07 de outubro de 2015 | N° 18317
MARTHA MEDEIROS
Nando
Com o celular na mão, percorro a timeline de pessoas que conheço e ali vejo de tudo, desde bailes de debutantes até manifestações políticas raivosas, desde homenagens aos animais de estimação até piadas cruéis. Pela maioria, passo batido, mas curto as indicações culturais, as viagens, o bom humor, as alegrias alheias. Ainda assim, me pergunto: onde me situo em meio a tantas ideias, tanta informação, tantos perfis?
Off-line é que me reencontrei. Celular mudo dentro da bolsa, dei atenção plena a ele no palco, seduzindo e capturando a todos, música após música. Cada pedacinho de letra cantado com a alma me fazia sentir privilegiada por assistir a ele ao vivo pela primeira vez, domingo passado. Estou falando do show de Nando Reis, ex-Titãs, ex-namorado de Marisa Monte, ex-melhor amigo de Cássia Eller e ex-feio – porque até bonitinho se tornou depois de tanto sucesso.
Nando Reis, que eu só conhecia desses estereótipos, desses resumos, recuperou minha inocência, me fez sorrir por dentro, acho que até meio ruborizada fiquei.

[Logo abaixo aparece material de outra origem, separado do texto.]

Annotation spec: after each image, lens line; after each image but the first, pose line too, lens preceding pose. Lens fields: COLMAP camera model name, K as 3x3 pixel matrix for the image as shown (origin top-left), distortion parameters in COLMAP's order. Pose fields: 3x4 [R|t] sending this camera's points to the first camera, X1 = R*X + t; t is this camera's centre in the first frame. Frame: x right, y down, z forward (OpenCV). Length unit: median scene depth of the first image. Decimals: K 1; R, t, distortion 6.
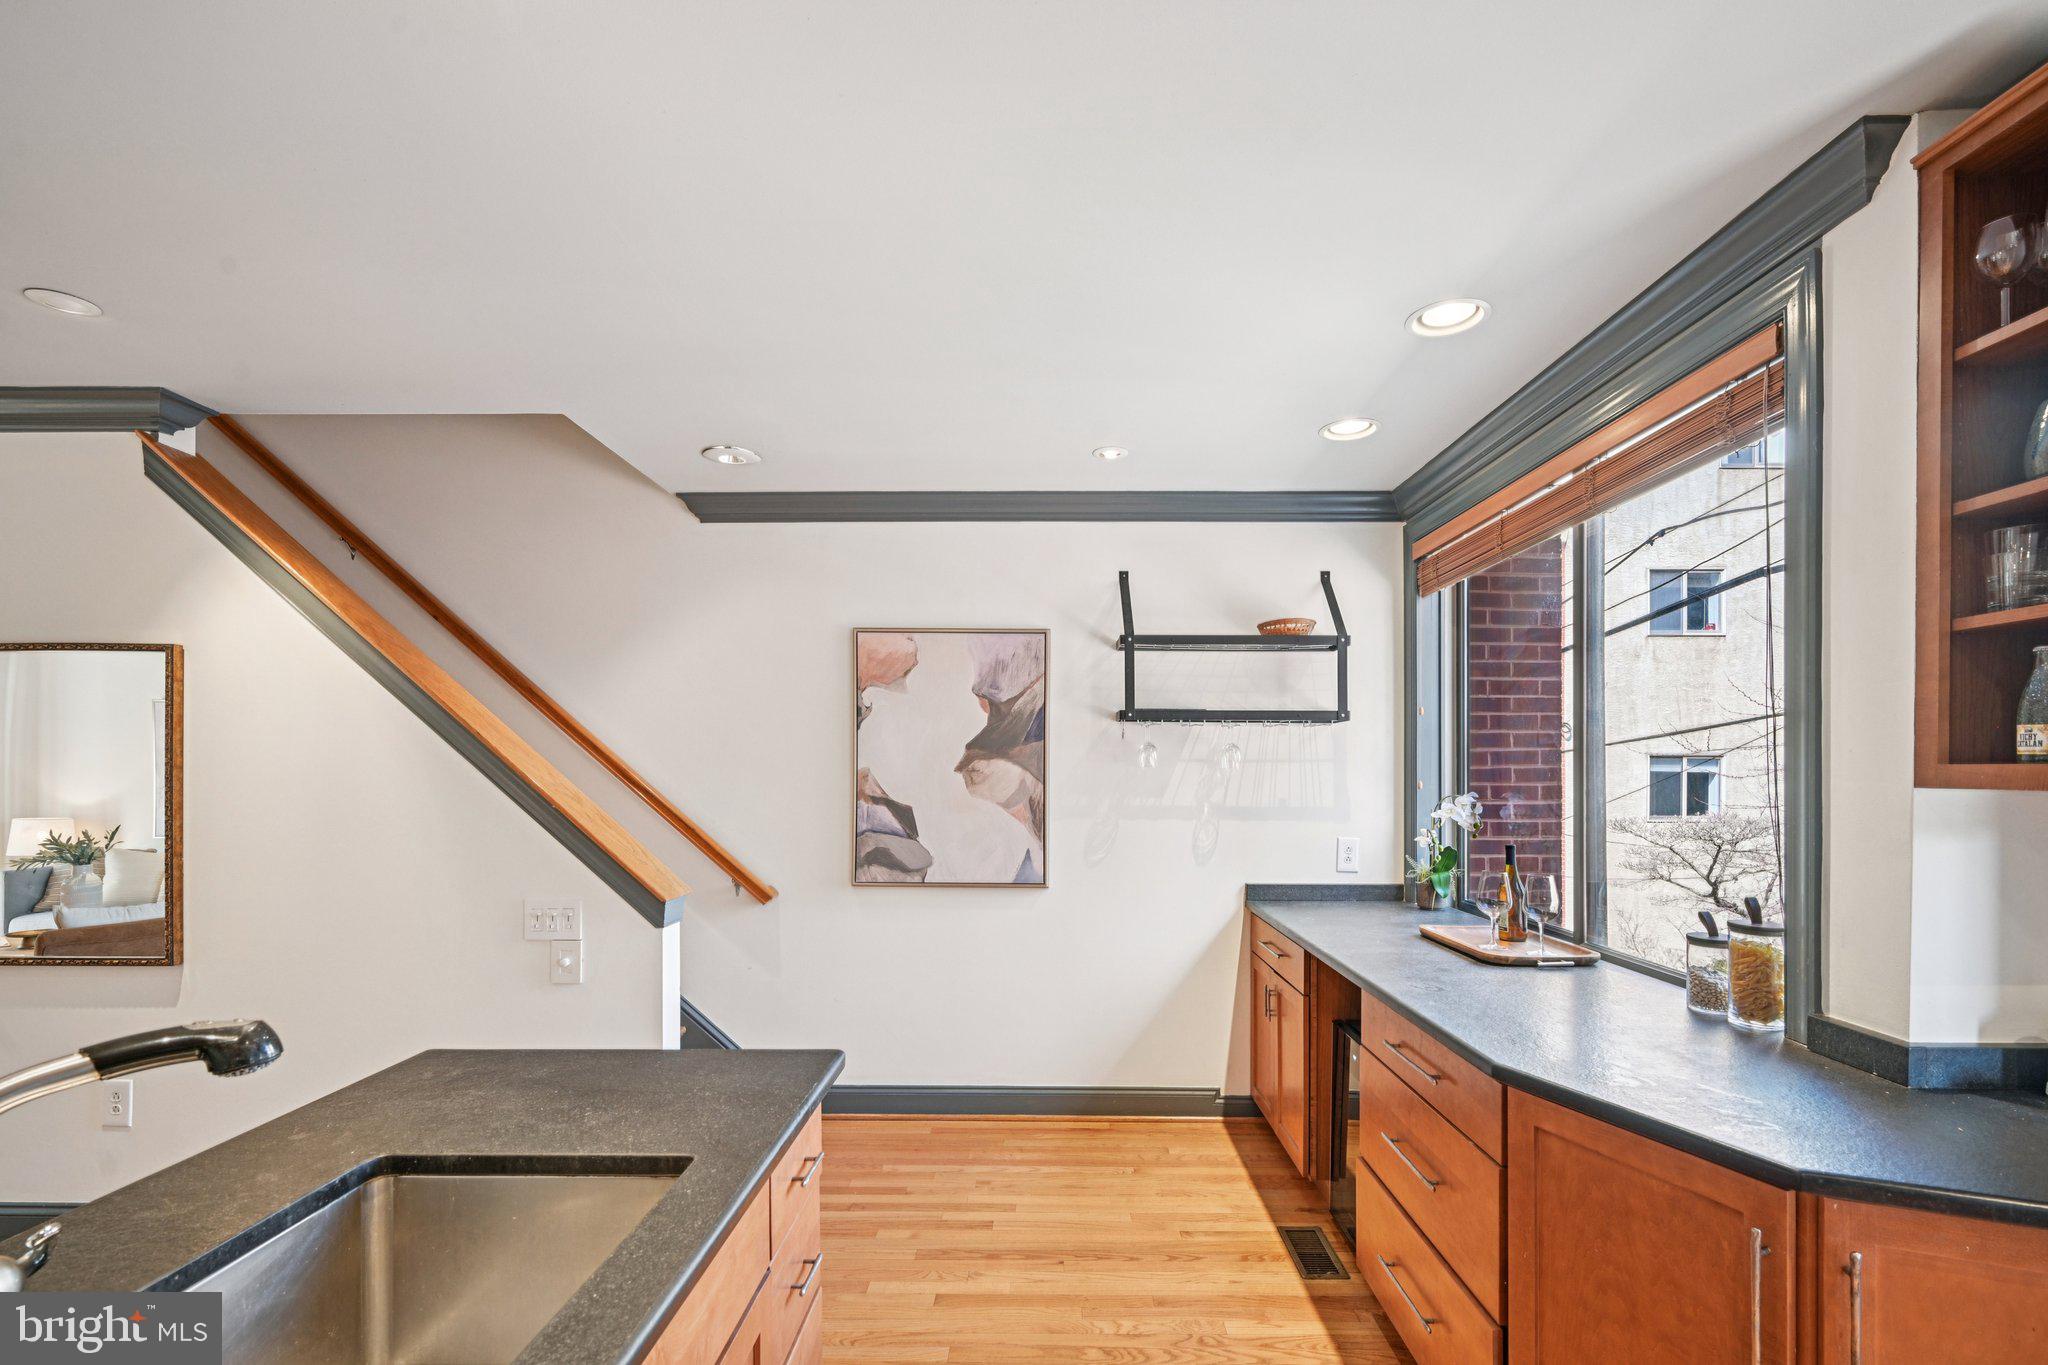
lens RADIAL K [[899.7, 0, 1042.6], [0, 899.7, 767.3], [0, 0, 1]] dist [0.000001, 0.000682]
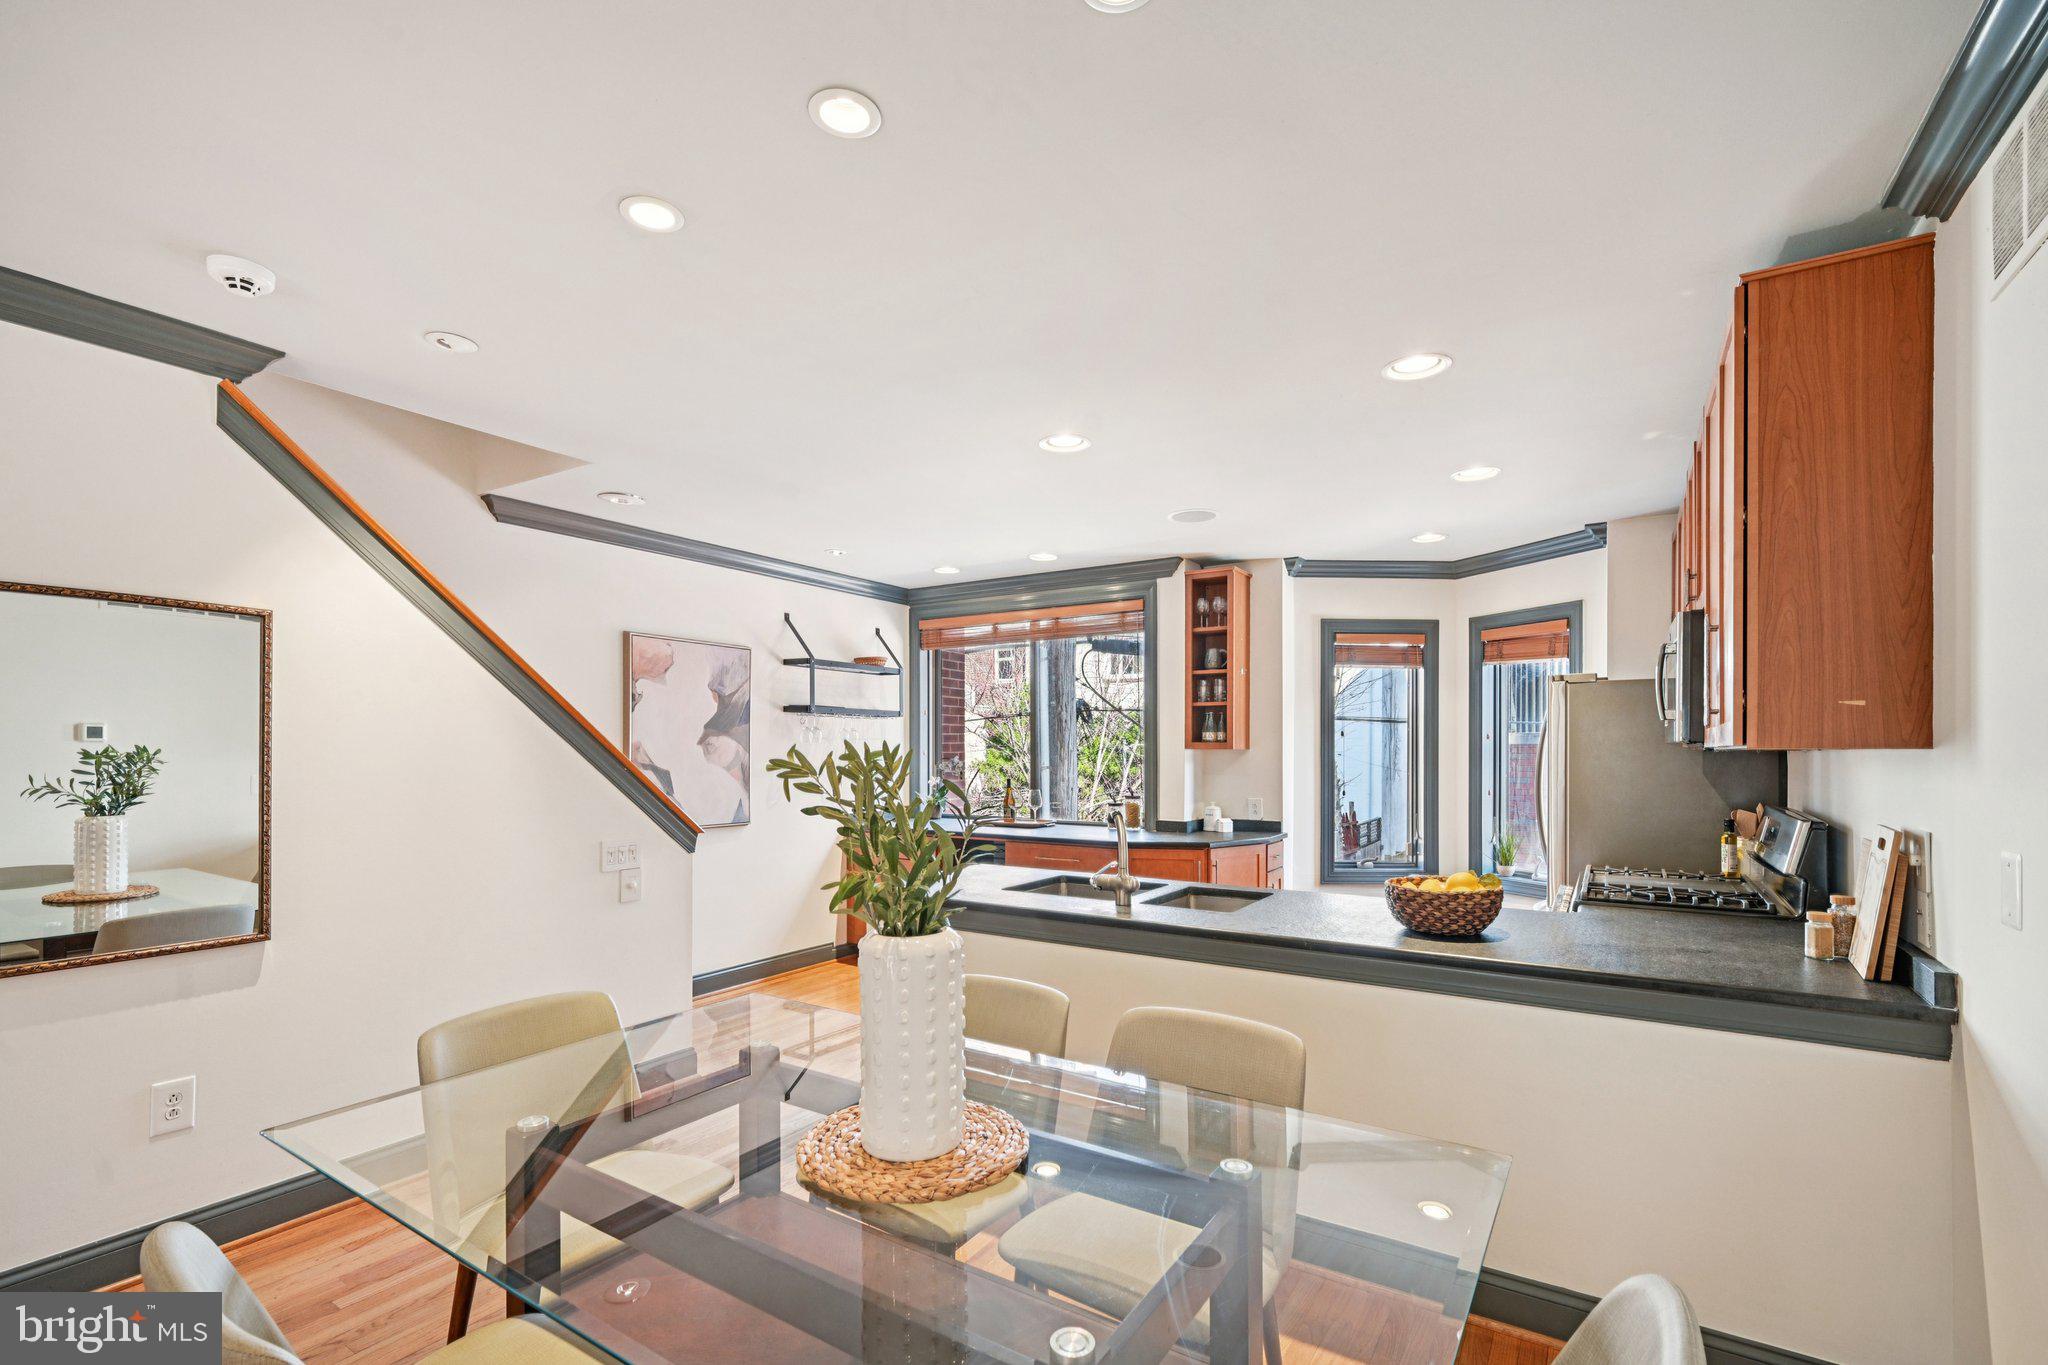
lens RADIAL K [[899.7, 0, 1030.2], [0, 899.7, 747.3], [0, 0, 1]] dist [0.000001, 0.000682]
pose [[0.533463, 0.000574, 0.845823, -0.985710], [-0.004212, 0.999989, 0.001978, 0.004088], [-0.845813, -0.004618, 0.533459, -0.159168]]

Quem tem projeção hoje em dia? Aquela criatura sinistra que preside a Câmara, os ladrões que se apoderam do dinheiro público, os protagonistas de conchavos e alianças vexatórias a fim de manterem o poder. Logo, é questão de sobrevivência fugir para um território neutro a fim de escutar um branquela ruivo, às vezes desafinado, que canta e celebra o amor. Soa como petulância invocar esse assunto em meio às turbulências políticas, mas é disso que se trata a coluna de hoje: o amor.

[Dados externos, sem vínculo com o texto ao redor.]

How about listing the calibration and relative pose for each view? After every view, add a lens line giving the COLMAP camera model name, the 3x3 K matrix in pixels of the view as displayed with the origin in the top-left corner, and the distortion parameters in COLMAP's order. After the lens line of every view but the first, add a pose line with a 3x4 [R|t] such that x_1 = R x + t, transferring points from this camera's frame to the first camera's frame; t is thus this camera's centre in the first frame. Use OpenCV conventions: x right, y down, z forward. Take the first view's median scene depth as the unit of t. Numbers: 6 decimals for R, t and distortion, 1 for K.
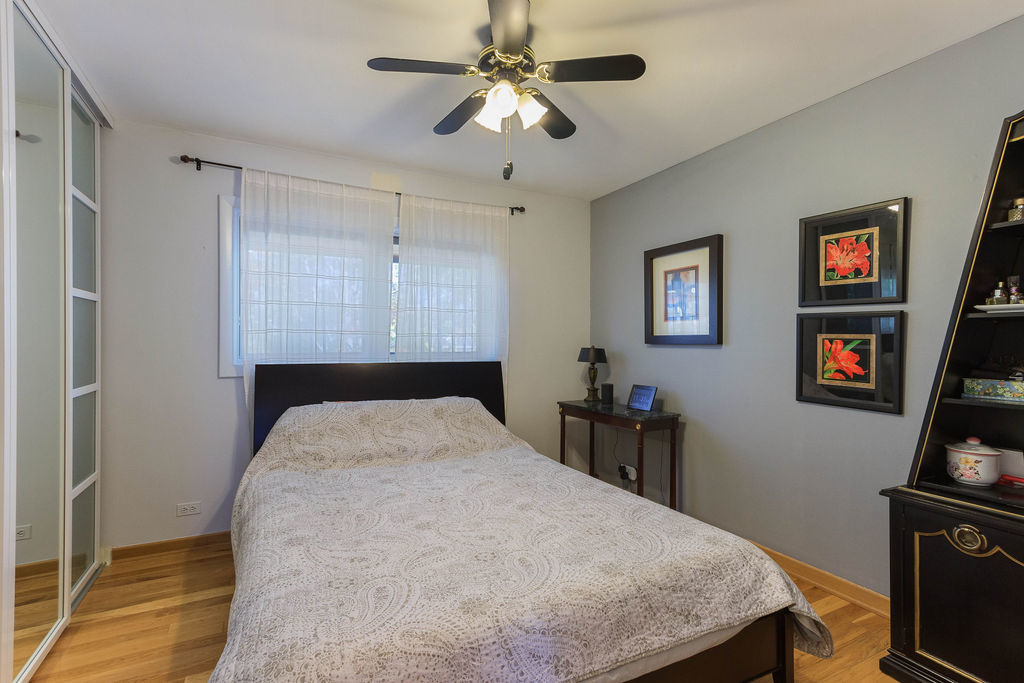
lens RADIAL K [[468.1, 0, 518.7], [0, 468.1, 347.6], [0, 0, 1]] dist [0.014268, -0.000220]
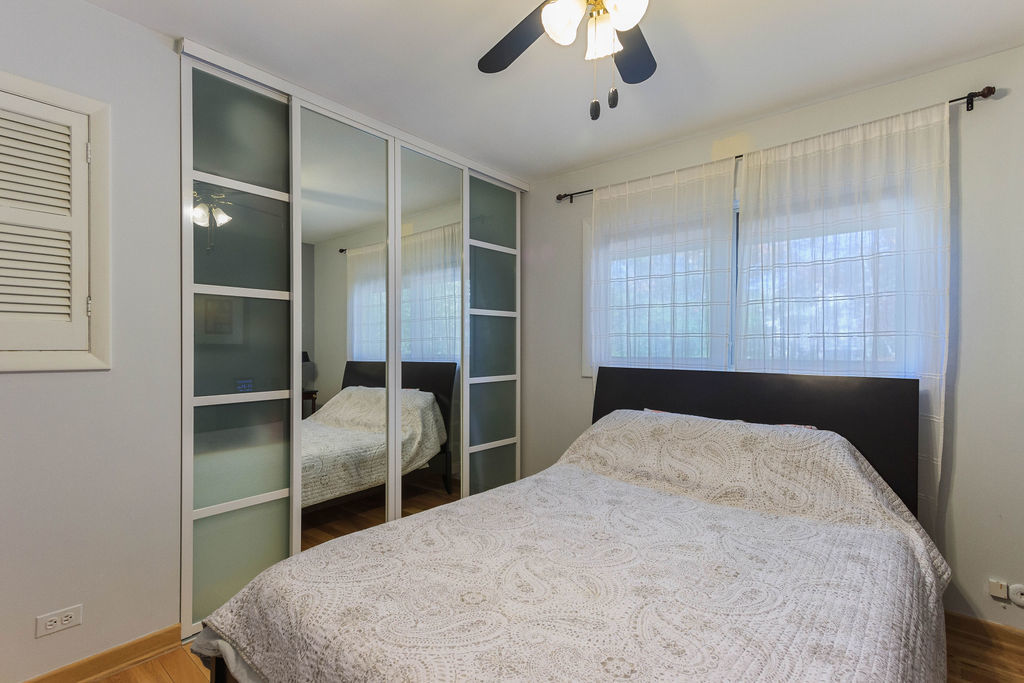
lens RADIAL K [[493.0, 0, 531.0], [0, 493.0, 354.7], [0, 0, 1]] dist [0.013975, -0.000543]
pose [[0.378889, 0.013964, -0.925337, 0.449916], [-0.013990, 0.999858, 0.009360, -0.000117], [0.925336, 0.009400, 0.379031, 0.435109]]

Nando Reis, acompanhado apenas de dois violões, fez um espetáculo doce. Roqueiro em seu DNA, mas doce, cálido, poético. Não só pela poesia de suas canções, mas também por ter lido, entre uma música e outra, poemas de Vinicius de Moraes, Fernando Pessoa, Paulo Mendes Campos. Naquele teatro escuro, eu pensava: o que vale na vida, afinal? O que acontece lá fora ou aqui? Como equalizar essas divergências?
A resposta estava dentro de mim. Sempre está dentro de nós. A realidade é a narrativa que contamos a nós mesmos. A minha poderia começar assim: “Estranho seria se eu não me apaixonasse por você...”, que é o primeiro verso da música All Star, composta por ele e eternizada por Cássia anos atrás.

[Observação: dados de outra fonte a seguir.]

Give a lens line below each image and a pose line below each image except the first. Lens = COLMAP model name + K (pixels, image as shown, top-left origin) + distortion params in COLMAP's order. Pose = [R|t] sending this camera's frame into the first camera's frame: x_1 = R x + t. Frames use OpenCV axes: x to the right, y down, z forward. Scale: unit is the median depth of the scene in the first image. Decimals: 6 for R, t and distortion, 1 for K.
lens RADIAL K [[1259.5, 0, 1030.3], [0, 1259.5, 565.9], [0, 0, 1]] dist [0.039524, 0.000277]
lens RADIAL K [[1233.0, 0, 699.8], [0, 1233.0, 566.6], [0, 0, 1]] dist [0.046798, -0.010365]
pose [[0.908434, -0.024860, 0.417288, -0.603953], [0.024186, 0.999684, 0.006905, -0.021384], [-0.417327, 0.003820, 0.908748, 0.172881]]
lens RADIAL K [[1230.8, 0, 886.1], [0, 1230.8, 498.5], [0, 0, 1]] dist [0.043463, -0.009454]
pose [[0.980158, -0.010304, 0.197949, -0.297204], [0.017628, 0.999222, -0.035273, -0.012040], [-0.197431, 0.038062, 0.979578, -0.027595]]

Nando, estranho seria se eu não me apaixonasse por você, se eu não me comovesse, se eu não passasse aquelas duas horas do show recordando meus ex-amores e sonhando com os amores que virão, estranho seria se não me arrepiasse com a possibilidade de um novo encantamento, estranho seria se eu não me enternecesse ao ver alguém tão entregue à própria verdade e ao sentimento, estranho seria se todos nós, na plateia, não nos rendêssemos à raridade da emoção, essa que tanto apanha da razão, mas que ainda insiste, valentemente insiste em manter sua voz.